To minimise $$t_{1}^{2}$$ we can instead minimise the non-negative quantity

$$g(t)=\left(t+\frac{2}{t}\right)^{2}.$$

Let us set $$h(t)=t+\dfrac{2}{t}$$ and first minimise $$h(t)^{2}$$ by minimising $$|h(t)|$$. The derivative of $$h(t)$$ is

$$h'(t)=1-\frac{2}{t^{2}}.$$

Setting $$h'(t)=0$$ gives

$$1-\frac{2}{t^{2}}=0\quad\Longrightarrow\quad t^{2}=2.$$

Thus the critical points are $$t=\sqrt{2}$$ and $$t=-\sqrt{2}$$ (both are admissible because the parameter $$t$$ may be positive or negative, but never zero).
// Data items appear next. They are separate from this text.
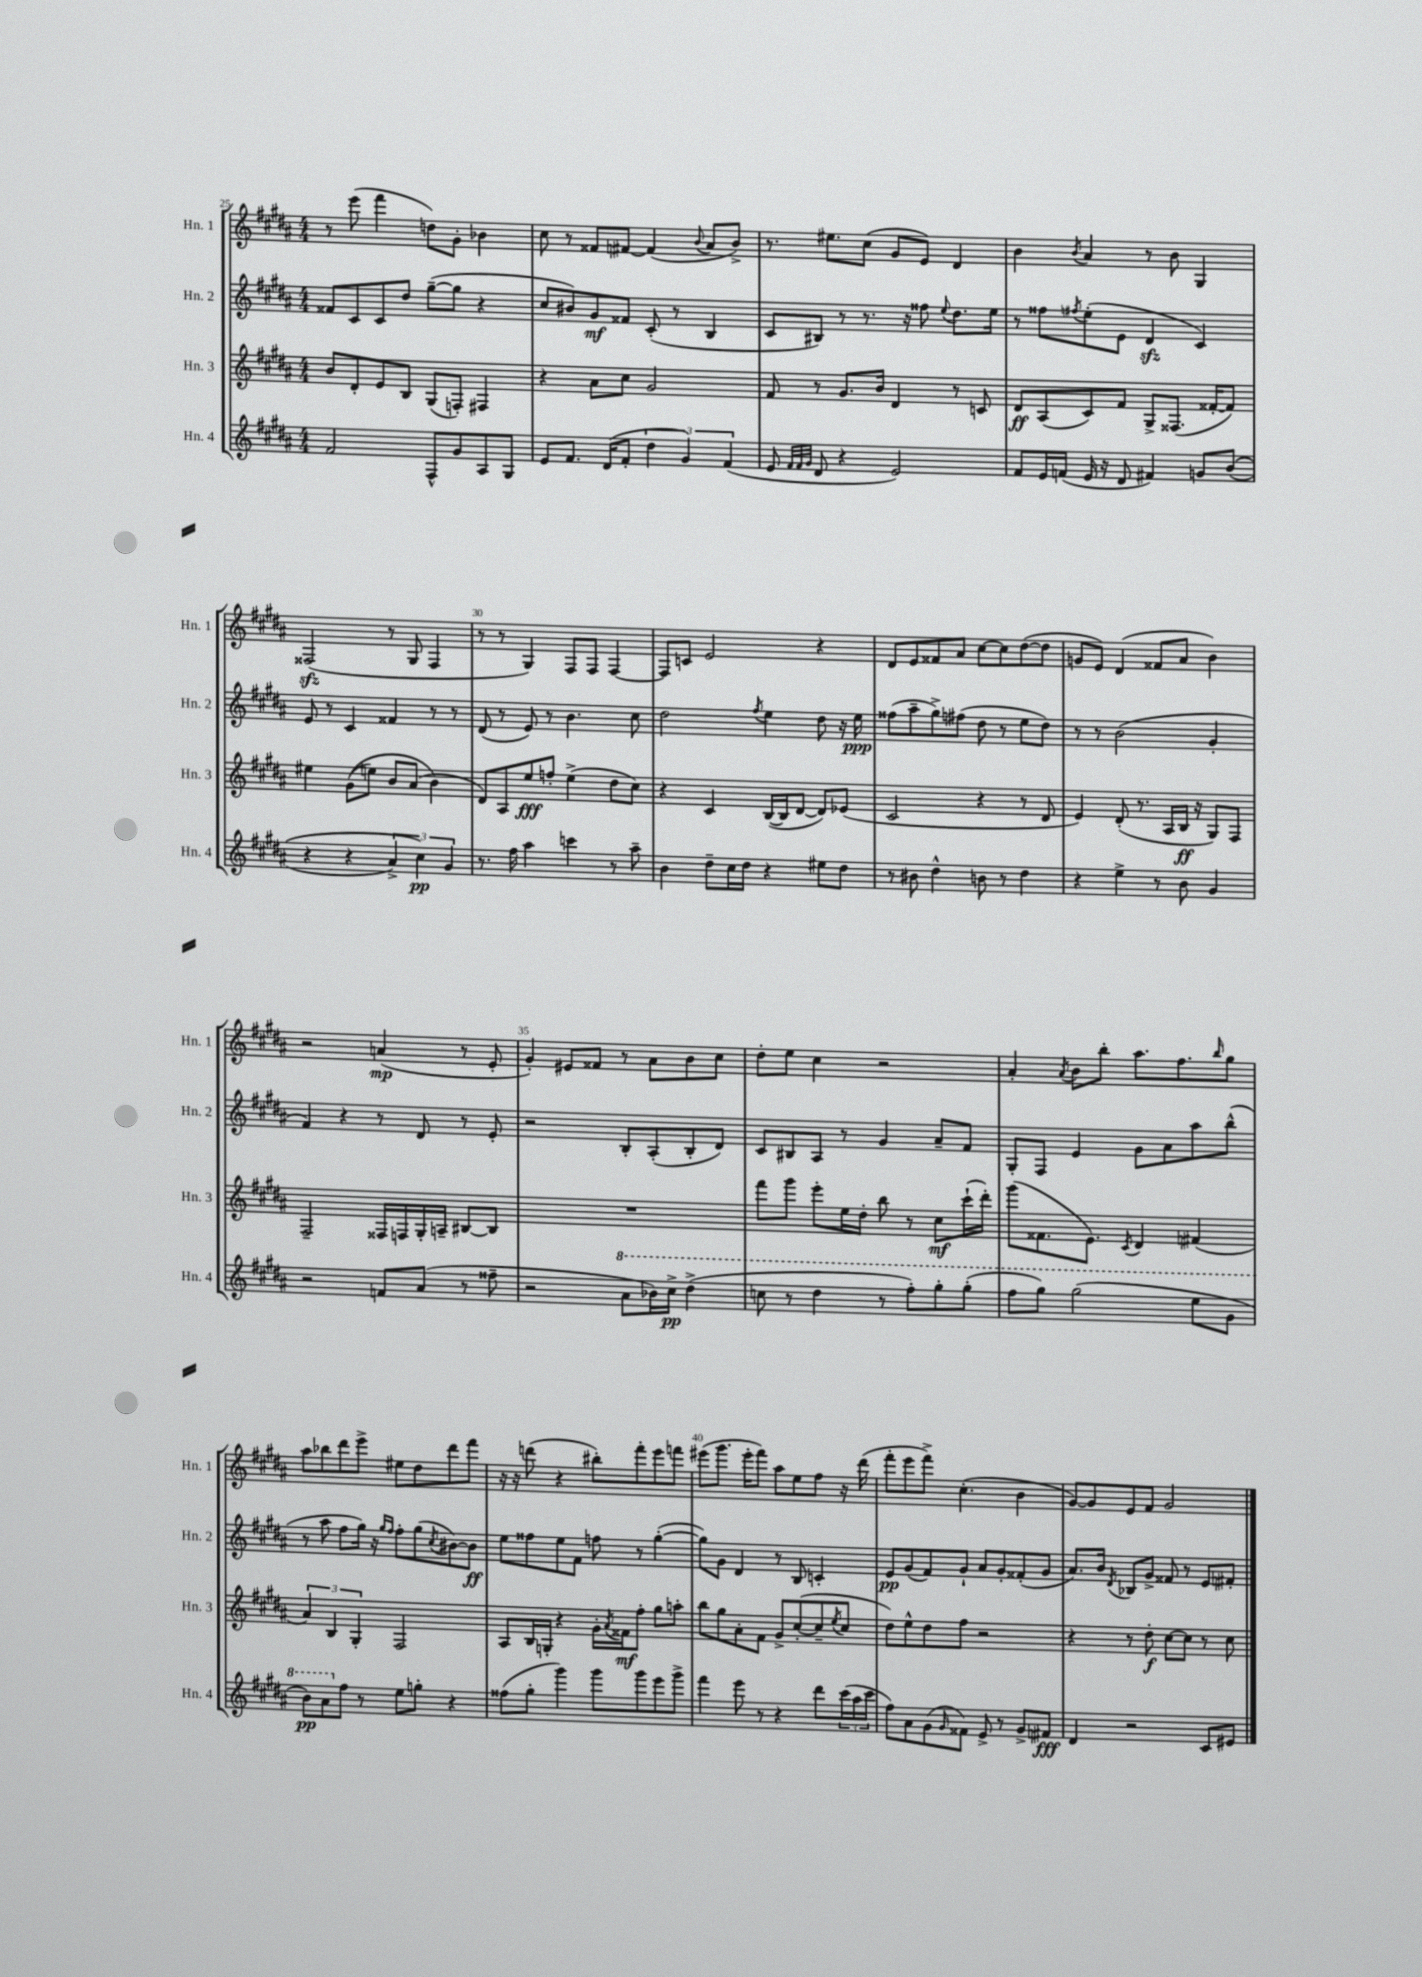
<<
\new StaffGroup <<
\new Staff = "s0" \with { instrumentName = "Hn. 1" shortInstrumentName = "Hn. 1" } {
    \clef treble \key b \major \numericTimeSignature \time 4/4
    r8 e'''8( fis'''4 d''8) gis'8-. bes'4 |
    cis''8 r8 fisis'8 fis'8~ fis'4( \appoggiatura { b'8 } ais'8 b'8->) |
    r8. eis''8. cis''8( gis'8 e'8) dis'4 |
    b'4 \acciaccatura { b'8 } ais'4 r8 b'8 gis4 |
    fisis2\sfz( r8 gis8 fisis4 |
    r8 r8 gis4) fis8 fis8 fis4~ |
    fis8 c'8 e'2 r4 |
    dis'8 e'8 fisis'8 ais'8 cis''8~ cis''8 dis''8~( dis''8 |
    g'8 e'8) dis'4( fisis'8 ais'8 b'4) |
    r2 a'4\mp( r8 e'8-. |
    gis'4-.) eis'8 fisis'8 r8 ais'8 b'8 cis''8 |
    dis''8-. e''8 cis''4 r2 |
    ais'4-. \acciaccatura { ais'8 } b'8 b''8-. ais''8. fis''8. \grace { b''16 } gis''8 |
    ais''8 bes''8 dis'''8 e'''8-> eis''8 dis''8 dis'''8 fis'''8 |
    r16 r16 d'''8( r4 bis''8-.) fis'''8-. e'''8 f'''8 |
    eis'''8( gis'''8. eis'''16-. fis'''8) ais''8 e''8 fis''8 r16 dis'''16( |
    fis'''8-. e'''8 fis'''8->) cis''4.-.( b'4 |
    gis'8~) gis'8 e'8 fis'8 gis'2 \bar "|." |
}
\new Staff = "s1" \with { instrumentName = "Hn. 2" shortInstrumentName = "Hn. 2" } {
    \clef treble \key b \major \numericTimeSignature \time 4/4
    fisis'8 cis'8 cis'8 dis''8 gis''8~--( gis''8 r4 |
    cis''8 bis'8) gis'8\mf fisis'8 cis'8-.( r8 b4 |
    cis'8 bis8) r8 r8. r16 fisis''8 \appoggiatura { e''8 } dis''8. e''16 |
    r8 fisis''8 \acciaccatura { fis''8 } e''8-.( e'8 dis'4\sfz cis'4) |
    e'8 r8 cis'4 fisis'4 r8 r8 |
    dis'8( r8 e'8) r8 b'4. cis''8 |
    dis''2 \acciaccatura { fis''8 } e''4 dis''8 r16 e''16\ppp |
    fisis''8( ais''8-- gis''8->) fis''8( dis''8 r8 e''8 dis''8) |
    r8 r8 b'2( gis'4-. |
    fis'4) r4 r8 dis'8 r8 e'8-. |
    r2 b8-. ais8-.( b8-. dis'8) |
    cis'8 bis8 ais8 r8 gis'4 ais'8-- fis'8 |
    gis8-. fis8 e'4 gis'8 ais'8 ais''8 b''8-^( |
    r8 ais''8 fis''8 gis''16) r16 \grace { gis''16 fis''16 } fis''8-. gis''8( \acciaccatura { cis''8 } bis'8~) bis'8\ff |
    e''8 fisis''8 e''8 fis'8 f''8 r8 gis''4~-.( |
    gis''8) gis'8 dis'4 r8 b8 c'4-. |
    e'8\pp gis'8( fis'8) gis'8-! ais'8 gis'8-. fisis'8-.( gis'8 |
    ais'8.) b'16 \acciaccatura { dis'8 } bes8 gis'8-> fisis'8 r8 e'8 fis'8-. \bar "|." |
}
\new Staff = "s2" \with { instrumentName = "Hn. 3" shortInstrumentName = "Hn. 3" } {
    \clef treble \key b \major \numericTimeSignature \time 4/4
    b'8 dis'8-. e'8 b8 gis8( f8-.) fis4 |
    r4 ais'8 cis''8 gis'2 |
    fis'8 r8 gis'8. b'16 dis'4 r8 c'8 |
    dis'8\ff ais8( cis'8) fis'8 gis8-> fisis8.( fisis'16~-. fisis'8) |
    eis''4 gis'8(\( e''8) b'8 ais'8( b'4\) |
    dis'8) ais8 e''8\fff f''8-. e''4->( dis''8 cis''8) |
    r4 cis'4 b16~( b16 dis'8~ dis'8) ees'8( |
    cis'2 r4 r8 dis'8 |
    e'4) dis'8-.( r8. ais16 b16\ff r16 gis8) fis8 |
    fis2-- fisis16 f16 gis16-. a16-- bis8~ bis8 |
    R1 |
    fis'''8 gis'''8 e'''8-. e''16 dis''16-. b''8 r8 cis''8\mf cis'''16-!( dis'''16-.) |
    gis'''8( fisis'8. e'8.) \acciaccatura { cis'8 } dis'4 fis'4( |
    \tuplet 3/2 { ais'4) b4 gis4-. } fis2 |
    ais8 b16 g16-. r4 gis'16-. \acciaccatura { ais'8 } fisis'16\mf fis''8-. gis''8 a''8-. |
    b''8 gis''8 ais'8-. fis'8 gis'8-> cis''8~-.( cis''8-- \acciaccatura { e''8 } cis''8 |
    dis''8) e''8-^ dis''8 fis''8 r2 |
    r4 r8 dis''8-.\f cis''8~ cis''8 r8 cis''8 \bar "|." |
}
\new Staff = "s3" \with { instrumentName = "Hn. 4" shortInstrumentName = "Hn. 4" } {
    \clef treble \key b \major \numericTimeSignature \time 4/4
    fis'2 fis8-^ gis'8 ais8 gis8 |
    e'8 fis'8. dis'16( fis'8-. \tuplet 3/2 { dis''4 gis'4) fis'4( } |
    e'8 \grace { fis'32 fis'32 gis'32 } dis'8 r4 e'2) |
    fis'8 e'16 f'16( e'16 r16 dis'8 fis'4) g'8 b'8(\( |
    r4 r4 \tuplet 3/2 { ais'4->) cis''4\pp\) gis'4 } |
    r8. fis''16 ais''4 c'''4 r8 ais''8-- |
    b'4 dis''8-- cis''16 dis''16 r4 eis''8 dis''8 |
    r8 bis'8 dis''4-^ b'8 r8 dis''4 |
    r4 e''4-> r8 b'8 gis'4 |
    r2 f'8 ais'8( r8 fisis''8-- |
    r2 \ottava #1 ais''8 bes''16) cis'''16->\pp dis'''4->( |
    c'''8 r8 dis'''4 r8 fis'''8-.) gis'''8-. gis'''8-.( |
    fis'''8 gis'''8) gis'''2( e'''8 gis''8 |
    b''8\pp) ais''8 \ottava #0 fis''8 r8 e''8 g''8-. r4 |
    fisis''8( gis''8-. gis'''4) gis'''8 gis'''8 e'''8 gis'''8-> |
    fis'''4 e'''8 r8 r4 dis'''8 \tuplet 3/2 { cis'''16( ais''16 cis'''16 } |
    fis''8) ais'8 gis'8( \grace { gis'16 } fisis'8) e'8-> r8 gis'8-> fis'8\fff |
    dis'4 r2 cis'8 eis'8 \bar "|." |
}
>>
>>
\layout { \context { \Score currentBarNumber = #25 \override BarNumber.break-visibility = ##(#f #t #t) barNumberVisibility = #(every-nth-bar-number-visible 5) } }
Evaluating $$h(t)$$ at these values:

For $$t=\sqrt{2}$$,

$$h(\sqrt{2})=\sqrt{2}+\frac{2}{\sqrt{2}} =\sqrt{2}+\sqrt{2} =2\sqrt{2}.$$

For $$t=-\sqrt{2}$$,

$$h(-\sqrt{2})=-\sqrt{2}+\frac{2}{-\sqrt{2}} =-\sqrt{2}-\sqrt{2} =-2\sqrt{2}.$$

In magnitude both values are equal, so $$|h(t)|_{\min}=2\sqrt{2}$$. Squaring this gives the minimum of $$h(t)^{2}$$ and therefore of $$g(t)$$:

$$t_{1,\min}^{2}= \bigl(2\sqrt{2}\bigr)^{2}=8.$$

Hence, the minimum possible value of $$t_{1}^{2}$$ is $$8$$.

Hence, the correct answer is Option A.